Copy out the lines exactly as they appear in the records, from the line containing "Ранвир Сингх, конечно, сейчас" through the end of the records, both ends included. Leave the pictures out of your answer.

(Page images and extracted text)
= = = = = = =

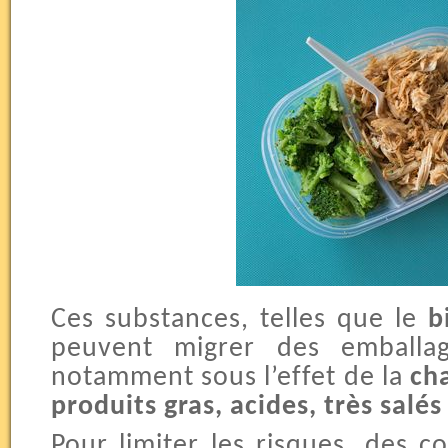
Ces substances, telles que le
b
peuvent migrer des emballag
notamment sous l’effet de la
ch
produits gras, acides, très salés
Pour limiter les risques, des co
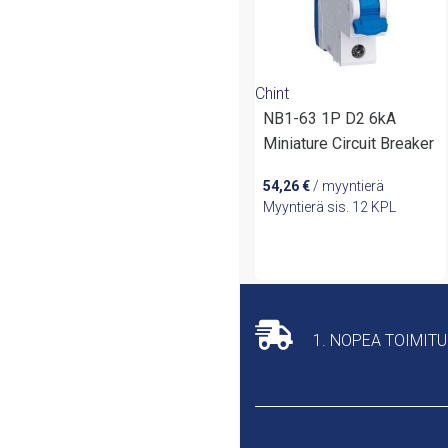
Chint
NB1-63 1P D2 6kA
Miniature Circuit Breaker
54,26
€
/ myyntierä
Myyntierä sis. 12 KPL
1. NOPEA TOIMIT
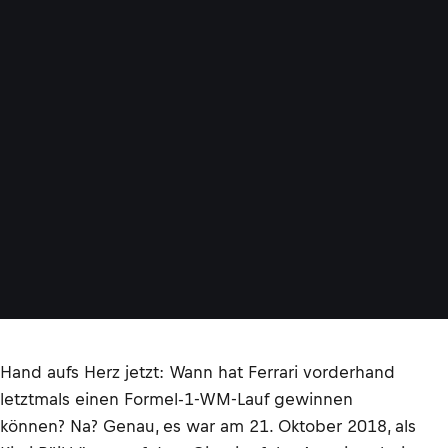
Hand aufs Herz jetzt: Wann hat Ferrari vorderhand
letztmals einen Formel-1-WM-Lauf gewinnen
können? Na? Genau, es war am 21. Oktober 2018, als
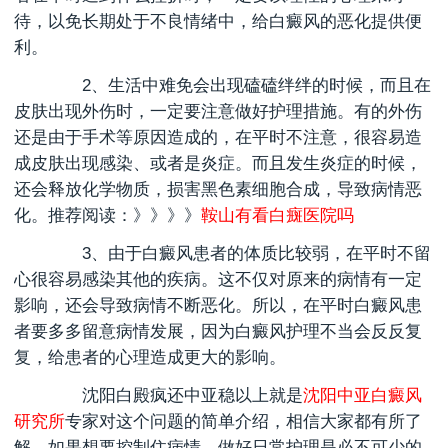
待，以免长期处于不良情绪中，给白癜风的恶化提供便
利。
2、生活中难免会出现磕磕绊绊的时候，而且在
皮肤出现外伤时，一定要注意做好护理措施。有的外伤
还是由于手术等原因造成的，在平时不注意，很容易造
成皮肤出现感染、或者是炎症。而且发生炎症的时候，
还会释放化学物质，损害黑色素细胞合成，导致病情恶
化。推荐阅读：》》》》
鞍山有看白癍医院吗
3、由于白癜风患者的体质比较弱，在平时不留
心很容易感染其他的疾病。这不仅对原来的病情有一定
影响，还会导致病情不断恶化。所以，在平时白癜风患
者要多多留意病情发展，因为白癜风护理不当会反反复
复，给患者的心理造成更大的影响。
沈阳白殿疯还中亚稳
以上就是
沈阳中亚白癜风
研究所
专家对这个问题的简单介绍，相信大家都有所了
解。如果想要控制住病情，做好日常护理是必不可少的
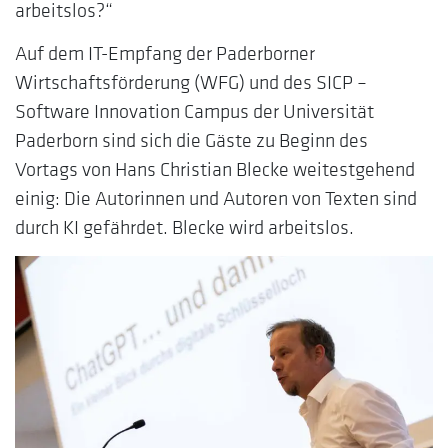
arbeitslos?“
Auf dem IT-Empfang der Paderborner
Wirtschaftsförderung (WFG) und des SICP –
Software Innovation Campus der Universität
Paderborn sind sich die Gäste zu Beginn des
Vortags von Hans Christian Blecke weitestgehend
einig: Die Autorinnen und Autoren von Texten sind
durch KI gefährdet. Blecke wird arbeitslos.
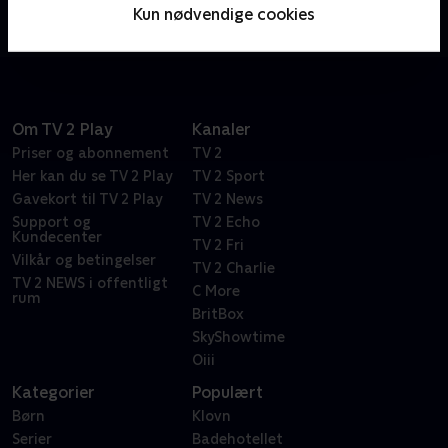
ordspil. Bare spørg den vanvittigt frustrerede Dr.
Kun nødvendige cookies
Frasier Crane.
Om TV 2 Play
Kanaler
Priser og abonnement
TV 2
Her kan du se TV 2 Play
TV 2 Sport
Gavekort til TV 2 Play
TV 2 News
Support og
TV 2 Echo
Kundecenter
TV 2 Fri
Vilkår og betingelser
TV 2 Charlie
TV 2 NEWS i offentligt
C More
rum
BritBox
SkyShowtime
Oiii
Kategorier
Populært
Børn
Klovn
Serier
Badehotellet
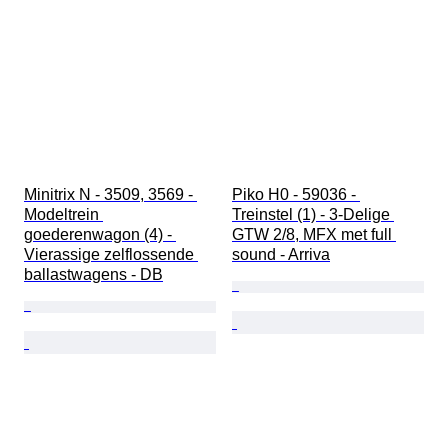
Minitrix N - 3509, 3569 - 
Piko H0 - 59036 - 
Modeltrein 
Treinstel (1) - 3-Delige 
goederenwagon (4) - 
GTW 2/8, MFX met full 
Vierassige zelflossende 
sound - Arriva
ballastwagens - DB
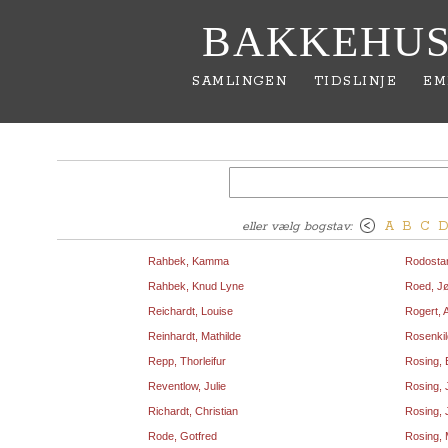
BAKKEHUS
SAMLINGEN
TIDSLINJE
EM
eller vælg bogstav:
A
B
C
Rahbek, Kamma
Rodosta
Rahbek, Knud Lyne
Roed, J
Reichardt, Louise
Rogert, 
Reinhardt, Mathilde
Rosenkil
Repp, Thorleifur
Rosing, 
Reventlow, Julie
Rosing, 
Richardt, Christian
Rosing,
Rode, Gotfred
Rosing, 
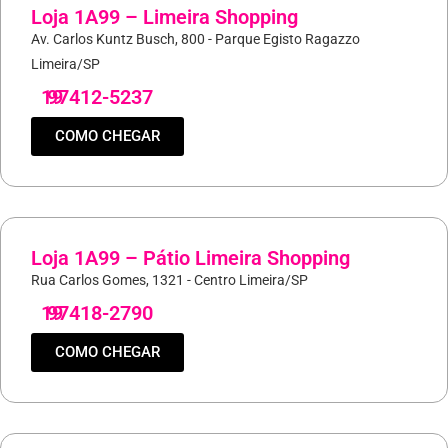
Loja 1A99 – Limeira Shopping
Av. Carlos Kuntz Busch, 800 - Parque Egisto Ragazzo
Limeira/SP
19
97412-5237
COMO CHEGAR
Loja 1A99 – Pátio Limeira Shopping
Rua Carlos Gomes, 1321 - Centro Limeira/SP
19
97418-2790
COMO CHEGAR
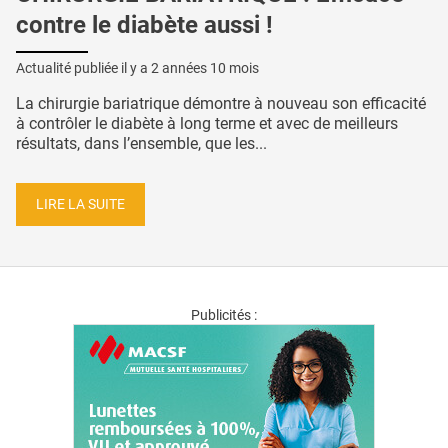
contre le diabète aussi !
Actualité publiée il y a
2 années 10 mois
La chirurgie bariatrique démontre à nouveau son efficacité
à contrôler le diabète à long terme et avec de meilleurs
résultats, dans l’ensemble, que les...
LIRE LA SUITE
Publicités :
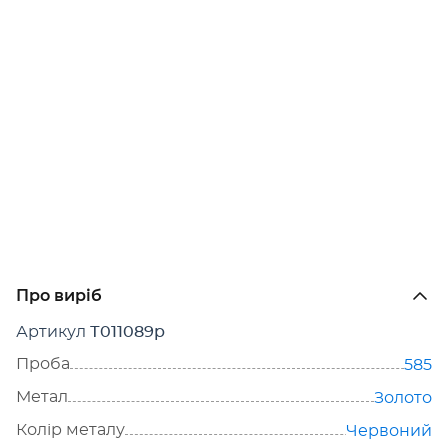
Про виріб
Артикул
Т011089р
Проба
585
Метал
Золото
Колір металу
Червоний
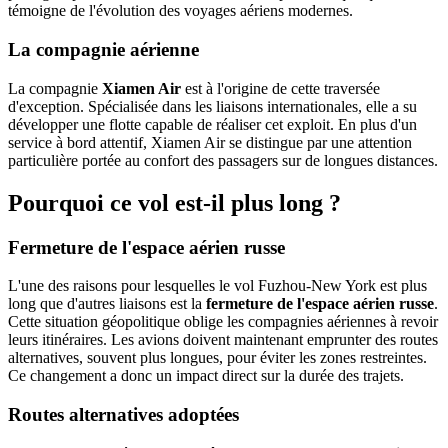
témoigne de l'évolution des voyages aériens modernes.
La compagnie aérienne
La compagnie
Xiamen Air
est à l'origine de cette traversée
d'exception. Spécialisée dans les liaisons internationales, elle a su
développer une flotte capable de réaliser cet exploit. En plus d'un
service à bord attentif, Xiamen Air se distingue par une attention
particulière portée au confort des passagers sur de longues distances.
Pourquoi ce vol est-il plus long ?
Fermeture de l'espace aérien russe
L'une des raisons pour lesquelles le vol Fuzhou-New York est plus
long que d'autres liaisons est la
fermeture de l'espace aérien russe
.
Cette situation géopolitique oblige les compagnies aériennes à revoir
leurs itinéraires. Les avions doivent maintenant emprunter des routes
alternatives, souvent plus longues, pour éviter les zones restreintes.
Ce changement a donc un impact direct sur la durée des trajets.
Routes alternatives adoptées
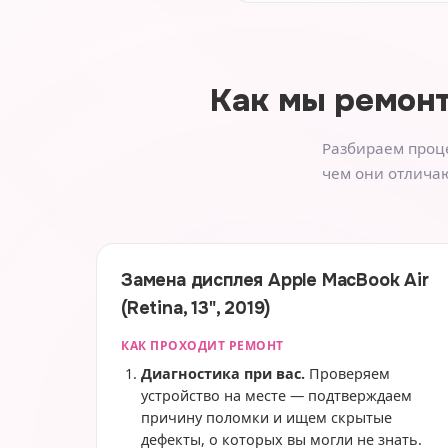
Как мы ремон
Разбираем проце
чем они отличаю
Замена дисплея Apple MacBook Air
(Retina, 13", 2019)
КАК ПРОХОДИТ РЕМОНТ
Диагностика при вас.
Проверяем
устройство на месте — подтверждаем
причину поломки и ищем скрытые
дефекты, о которых вы могли не знать.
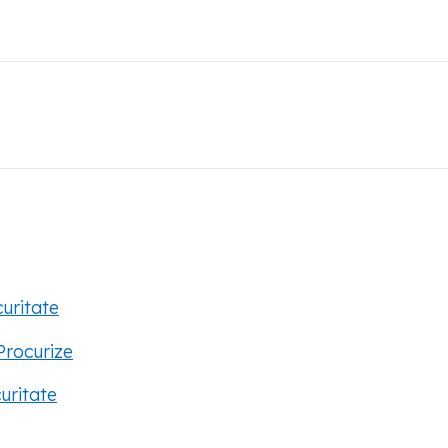
uritate
Procurize
uritate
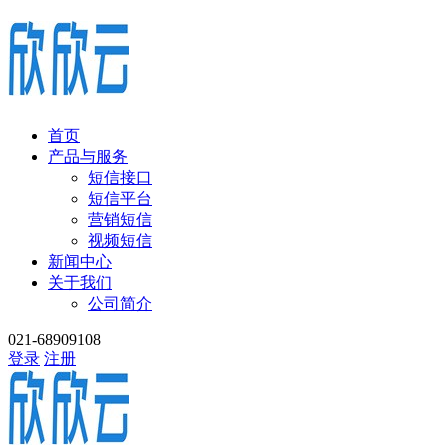
首页
产品与服务
短信接口
短信平台
营销短信
视频短信
新闻中心
关于我们
公司简介
021-68909108
登录
注册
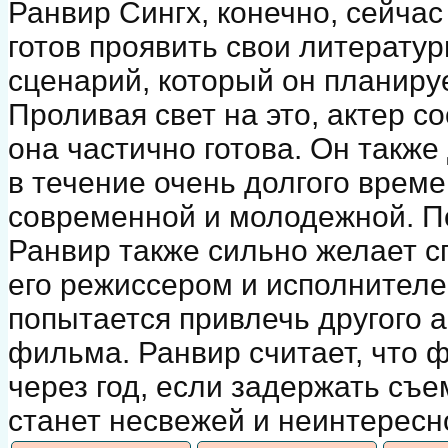
Ранвир Сингх, конечно, сейчас
готов проявить свои литератур
сценарий, который он планиру
Проливая свет на это, актер со
она частично готова. Он такж
в течение очень долгого време
современной и молодежной. П
Ранвир также сильно желает с
его режиссером и исполнителем
попытается привлечь другого а
фильма. Ранвир считает, что 
через год, если задержать съе
станет несвежей и неинтересн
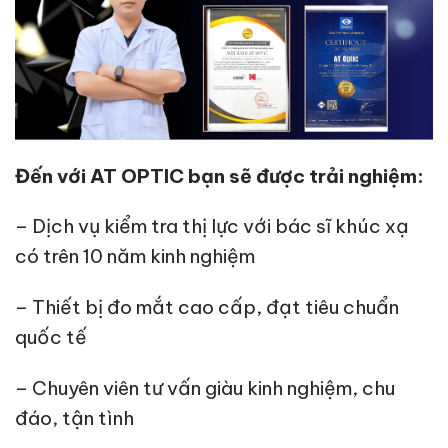
Đến với
AT OPTIC
bạn sẽ được trải nghiệm:
– Dịch vụ kiểm tra thị lực với bác sĩ khúc xạ
có trên 10 năm kinh nghiệm
– Thiết bị đo mắt cao cấp, đạt tiêu chuẩn
quốc tế
– Chuyên viên tư vấn giàu kinh nghiệm, chu
đáo, tận tình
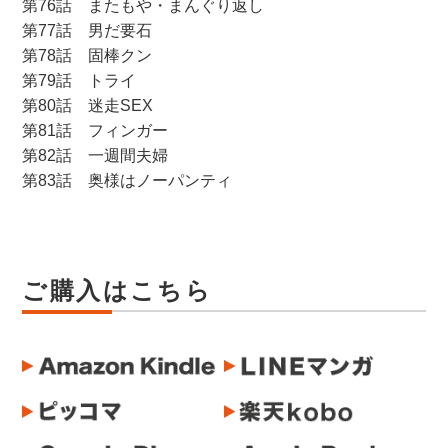
第76話 またもや・まんぐり返し
第77話 男だ要石
第78話 固棒クン
第79話 トライ
第80話 迷走SEX
第81話 フィンガー
第82話 一週間夫婦
第83話 奥様はノーパンティ
ご購入はこちら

= = = = = = =

## RESULT FOR THIS TASK:
Ранвир Сингх, конечно, сейчас
готов проявить свои литератур
сценарий, который он планиру
Проливая свет на это, актер со
она частично готова. Он такж
в течение очень долгого време
современной и молодежной. П
Ранвир также сильно желает с
его режиссером и исполнителем
попытается привлечь другого а
фильма. Ранвир считает, что 
через год, если задержать съе
станет несвежей и неинтересн
Đến với
AT OPTIC
bạn sẽ được trải nghiệm:
– Dịch vụ kiểm tra thị lực với bác sĩ khúc xạ
có trên 10 năm kinh nghiệm
– Thiết bị đo mắt cao cấp, đạt tiêu chuẩn
quốc tế
– Chuyên viên tư vấn giàu kinh nghiệm, chu
đáo, tận tình
第76話 またもや・まんぐり返し
第77話 男だ要石
第78話 固棒クン
第79話 トライ
第80話 迷走SEX
第81話 フィンガー
第82話 一週間夫婦
第83話 奥様はノーパンティ
ご購入はこちら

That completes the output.